DOCUMENT EXCERPT:
Now that's an interesting point. I do find it hard to understand it when someone who has been busy working in the work wants to spend time at the weekend doing their hobby rather than spending time with DCs and doing the house stuff that also needs doing. DCs get older before you know it. I know people say that hobbies are important and it's only a few hours but family time is important.
I was mainly talking about one doing one sat one doing the next etc so you have another day to do a family day out. We have at the very least a family day out once a week, but usually more frequently as a lot of the things I do are at night. Dh wont commit to anything that is a regularly weekly thing.
With what dads did when I was growing up. My dad did nights on own with us every week as my mum did nights. Did all packed lunches, can cook anything, did all cooking for xmas dinners and family function meals, took me, my brother out all the time, and often our friends to, did weekly food shop, and did all drivng us to our extra curricular activities. He went to every parents evening, play and open day that I ever had.
We live in a sexist society, and we are all products of it. My DH comes from one of the least sexist cultures I've ever seen, but it's still by no means perfect. I've always been strong and independent, but still, despite this, DH and I find ourselves slipping into the traditional men's/women's roles in our relationship sometimes. I only had my full feminist awakening last year, DH hasn't had his yet, though hopefully my rants about sexist BS I read about are having some effect on him!
I'm waffling though - I'm trying to paint a picture of a relationship where we're both intelligent people, equal in terms of childcare/housework, but still both products of the society we live in, which means we're not as always as equal as we could be, and sometimes need to step back and make adjustments.
DH is always willing to listen, always willing to make that adjustment if I tell him I feel to much of the domestic burden is slipping onto my shoulders. But it needs awareness and vigilance, and I suspect the same applies to any relationship unless the man has truly had a feminist awakening. And if I, as a woman, didn't have mine until I was nearly 40, it's a bit much to expect DH, as a man, to immediately have one too.
It certainly is comforting to me to be very aware that I don't need DH in any way, as much as I do want him in my life. But if I were to find that he were hindering me in my ambitions, my happiness, if I were having to give up any part of myself to "keep" him, I would cut him loose. And I'm sure he's well aware of that.
I wish he liked tattoos more though - that's the one area where I have compromised and respected his feelings, and not got nearly as many as I would like to have.
I'm sure there's a point in there somewhere!!
"So what are you looking for in a man? What would he have to be like to be tolerable?"
He would have to be a) intelligent and b) a genuine feminist ally and c) look like George Clooney.
OK maybe I'd drop c). <Regrets concession immediately>
But seriously, most men aren't feminist allies. They pay lip service to equality, but as soon as they are even vaguely challenged on real, substantive issues where they feel their privilege is being threatened, they suddenly reveal themselves as bog-standard sexists who only want equality to go as far as is convenient for them and no further. They're not really capable of thinking outside the parameters of patriarchal assumptions and I've got to a stage where I find that really boring and limited and vaguely disappointing. I used to have such a high opinion of men. <Sigh>
I literally only know one man whom I would describe as genuinely understanding feminist issues and aware of his own privilege as a white educated able-bodied man and as he's my brother and I don't fancy him and we're not wierdies, he's off my candidate list. I don't mean a man has to go on demos etc. - just even understanding what feminism is and acknowledging his own privilege would be enough, but I literally don't know any men like that. They're all very nice, but just not very interesting - stuck inside the patriarchal thought-prison.
My DH comes close
I have taught him most of what he knows though
I think the best we can hope for is that they listen properly listen and reflect
I don't want a lapdog who does what I tell him to, or pretends to think the way he thinks feminists expect him to
I want him to come to those conclusions by himself, even if it takes a while
and it sometimes does...
an inherently good guy is half the battle, IMO
the rest, he has to want to get there himself
We have never done traditional roles at home, but dh had 3 months off when dd1 was born and so did everything for me. I would say overall I do less than dh, as my career is more important. Dh came to me fully trained, but I am a work in progress.

RECORD EXCERPTS:
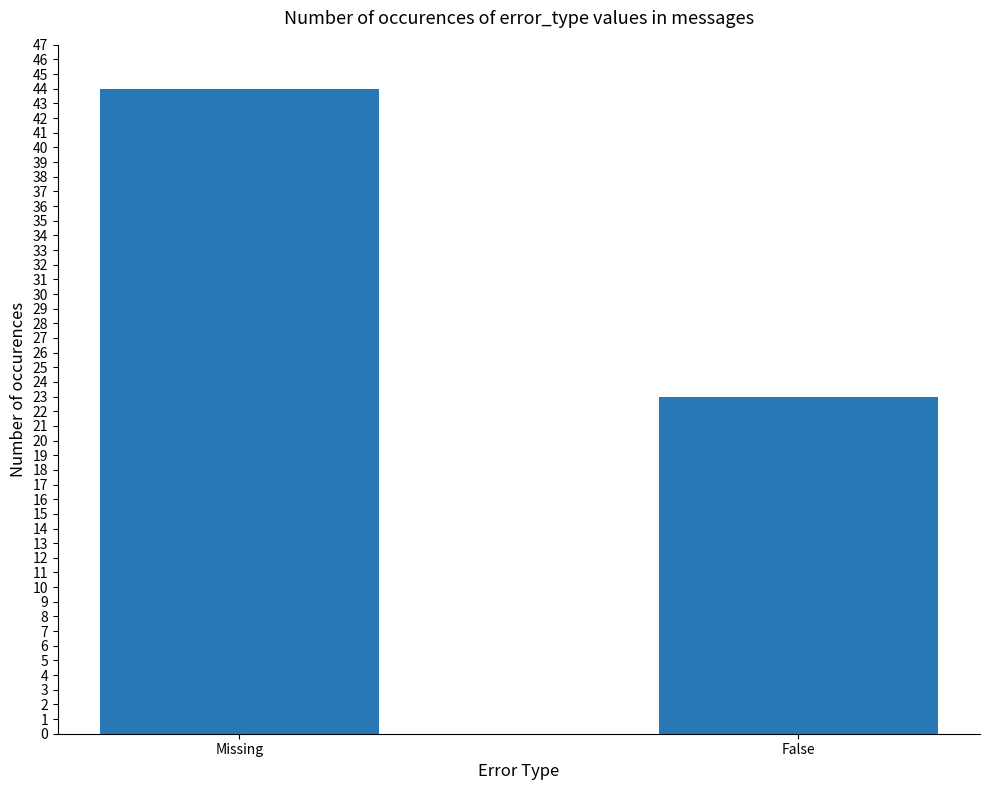

At which category does the chart reach its peak across all series?

Missing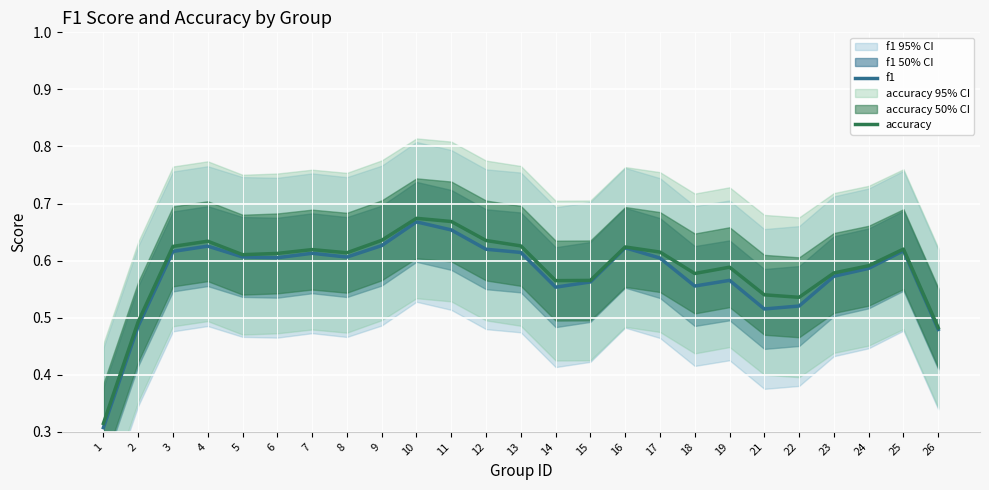

True or false: accuracy has a value of 0.4 at 14.

False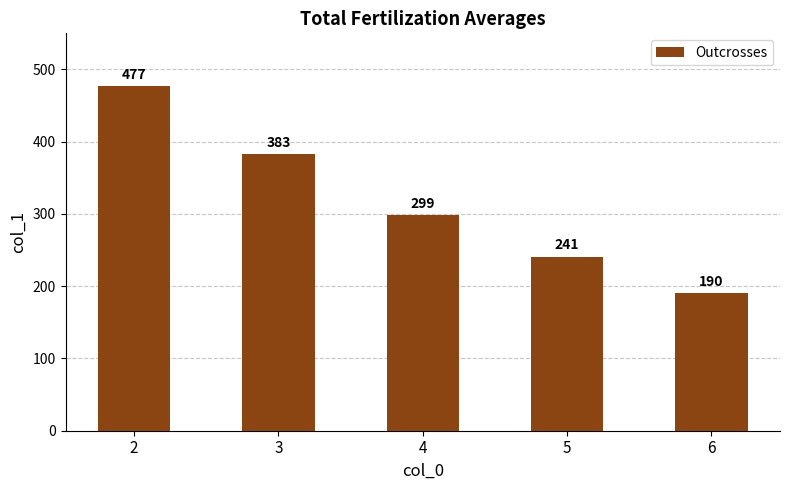

The chart shows a value of 190 at 6. True or false?

True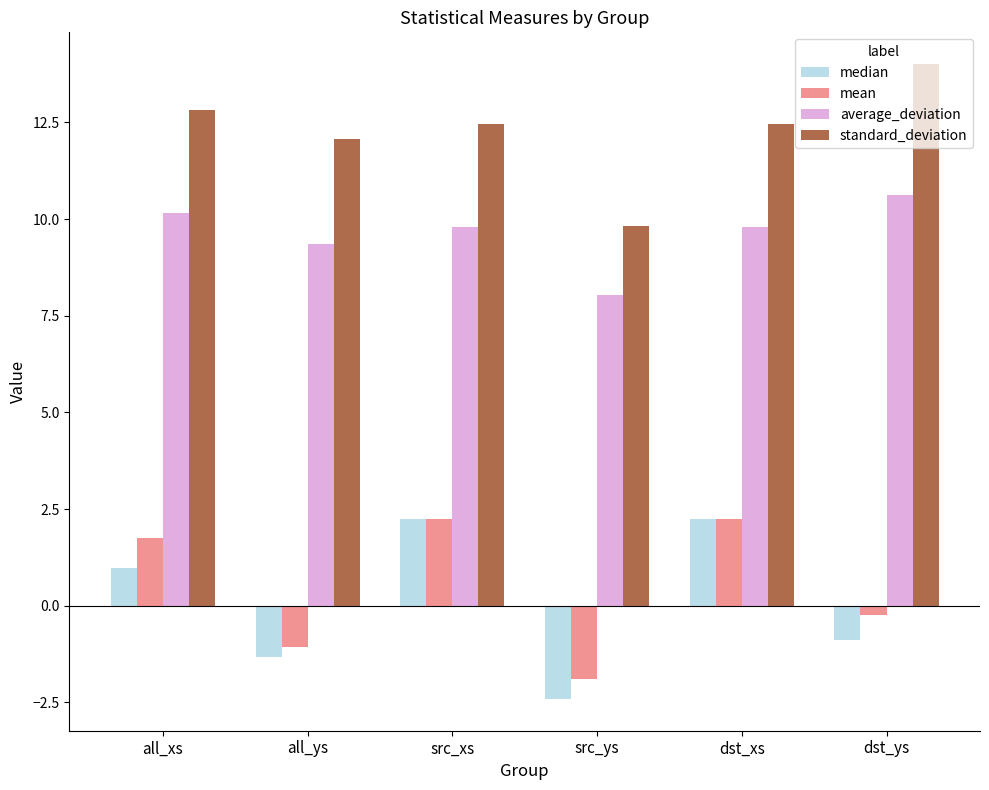

What is the difference between the highest and lowest values at all_xs?

11.8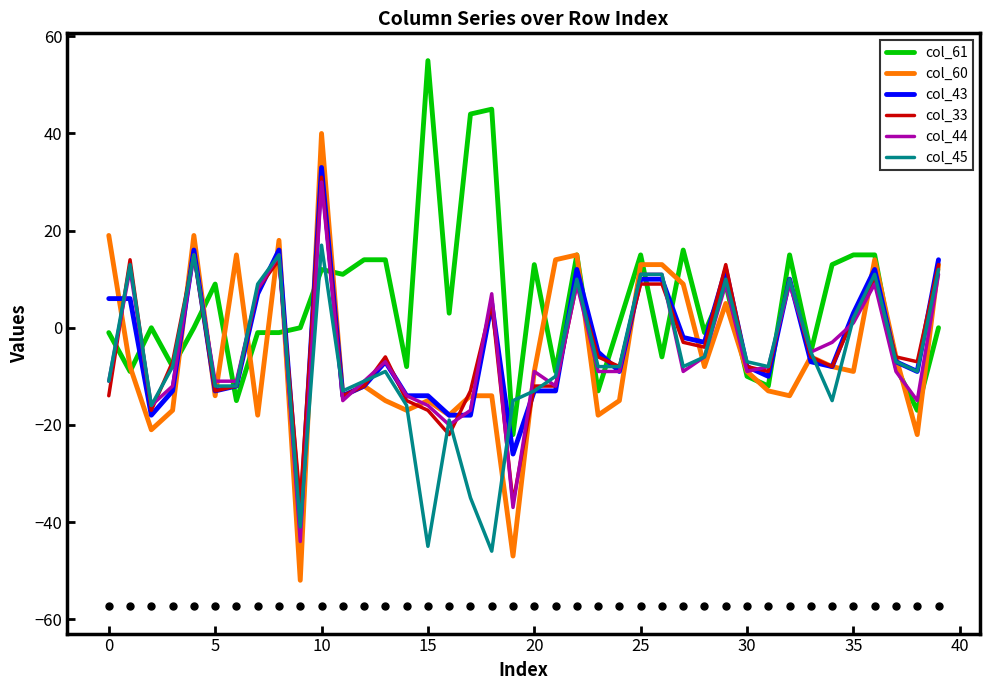

Which series has the largest total across all categories?

col_61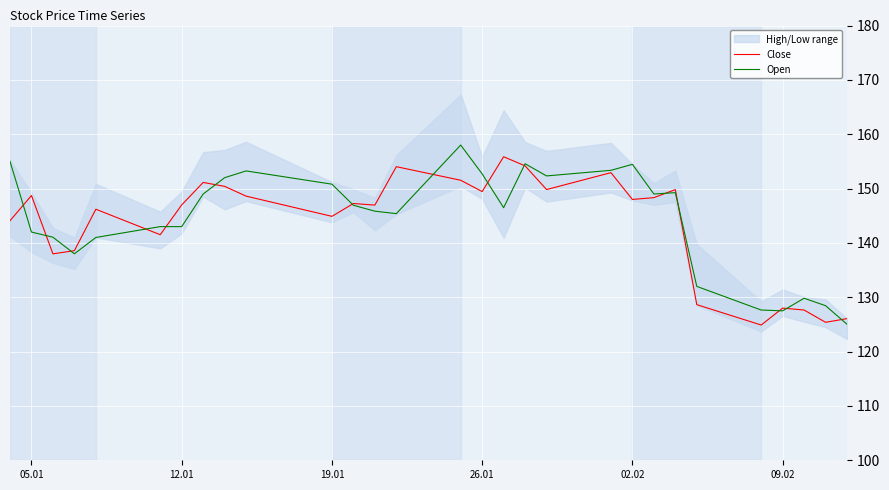

True or false: Close and Open intersect in this chart.

True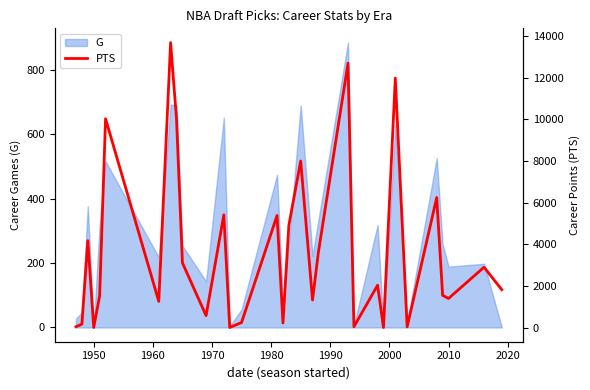

What is the maximum value for G?

885.0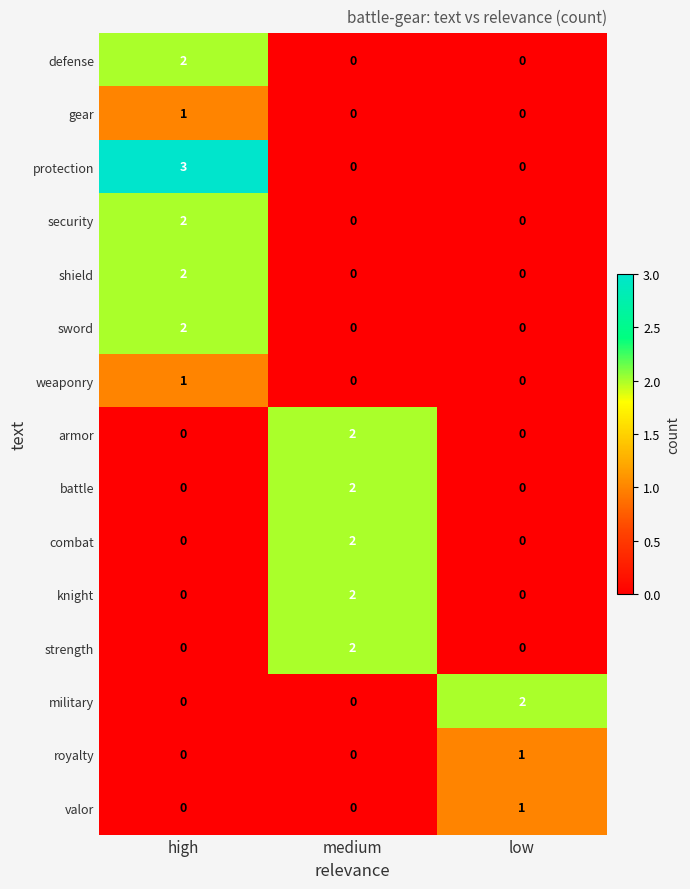

Between high and low, which series saw the biggest shift?

protection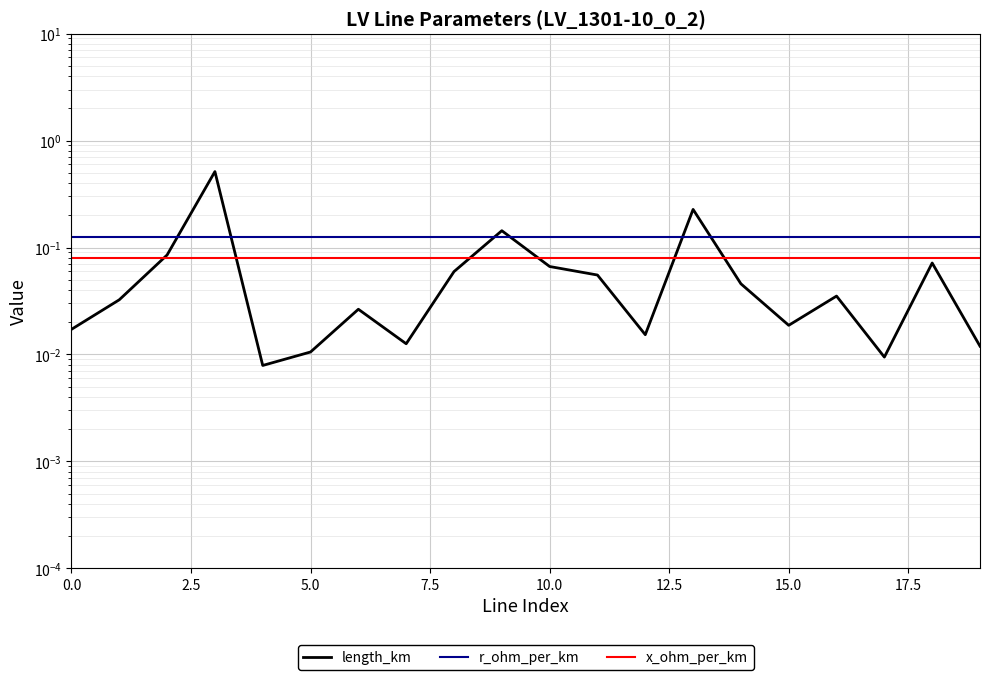

Reading right to left, extract all data points from this chart.

length_km: 0.0	0.1	0.0	0.0	0.0	0.0	0.2	0.0	0.1	0.1	0.1	0.1	0.0	0.0	0.0	0.0	0.5	0.1	0.0	0.0
r_ohm_per_km: 0.1	0.1	0.1	0.1	0.1	0.1	0.1	0.1	0.1	0.1	0.1	0.1	0.1	0.1	0.1	0.1	0.1	0.1	0.1	0.1
x_ohm_per_km: 0.1	0.1	0.1	0.1	0.1	0.1	0.1	0.1	0.1	0.1	0.1	0.1	0.1	0.1	0.1	0.1	0.1	0.1	0.1	0.1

TASK DESCRIPTION: Please copy the passage on feminism and relationships starting at "My DH comes close" and ending at "work in progress.", and change "lapdog" to "pushover". The records are separate material, unrelated to the passage on feminism and relationships.

COMPLETED EXERCISE:
My DH comes close
I have taught him most of what he knows though
I think the best we can hope for is that they listen properly listen and reflect
I don't want a pushover who does what I tell him to, or pretends to think the way he thinks feminists expect him to
I want him to come to those conclusions by himself, even if it takes a while
and it sometimes does...
an inherently good guy is half the battle, IMO
the rest, he has to want to get there himself
We have never done traditional roles at home, but dh had 3 months off when dd1 was born and so did everything for me. I would say overall I do less than dh, as my career is more important. Dh came to me fully trained, but I am a work in progress.